Hysteria according to Charcot. The rise and disappearance of the ‘nervous disorder of the century’; a medical historical study

F. Gilson

summary
background
This study discusses the course of hysteria during the second half of the 19th century.
aim To give insight into the changing ideas about hysteria.
method Study of the literature.
results In 1870 the interpretation of hysteria put forward by the powerful and influential neurologist Jean-Martin Charcot (1825-1893) spread from Paris to the whole of France. In the course of time ideas about the aetiology of hysteria were adjusted twice. The clinical symptoms also underwent a metamorphosis and over the years different interpretations of hysteria were accepted by other groups as well.
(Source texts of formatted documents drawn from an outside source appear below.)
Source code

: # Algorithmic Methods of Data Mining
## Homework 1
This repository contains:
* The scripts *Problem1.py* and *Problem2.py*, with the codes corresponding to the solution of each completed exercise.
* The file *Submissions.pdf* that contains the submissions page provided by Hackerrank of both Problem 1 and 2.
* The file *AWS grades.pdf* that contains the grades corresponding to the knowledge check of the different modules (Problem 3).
Up till 1870 hysteria had been regarded as a gynaecological illness that affected almost exclusively women; as a result of Charcot’s work the illness was transformed into a neurological disorder. However, shortly before his death Charcot had to acknowledge that he had been mistaken and that hysteria was in fact a psychiatric disorder.
conclusion The course of the 19th century nervous disorder ran parallel to Charcot’s medical career. After 1885 both had passed their peak. When Charcot died in 1893 hysteria had practically disappeared from French hospitals. The Parisian neurologist had not discovered the illness, he had in fact created it himself.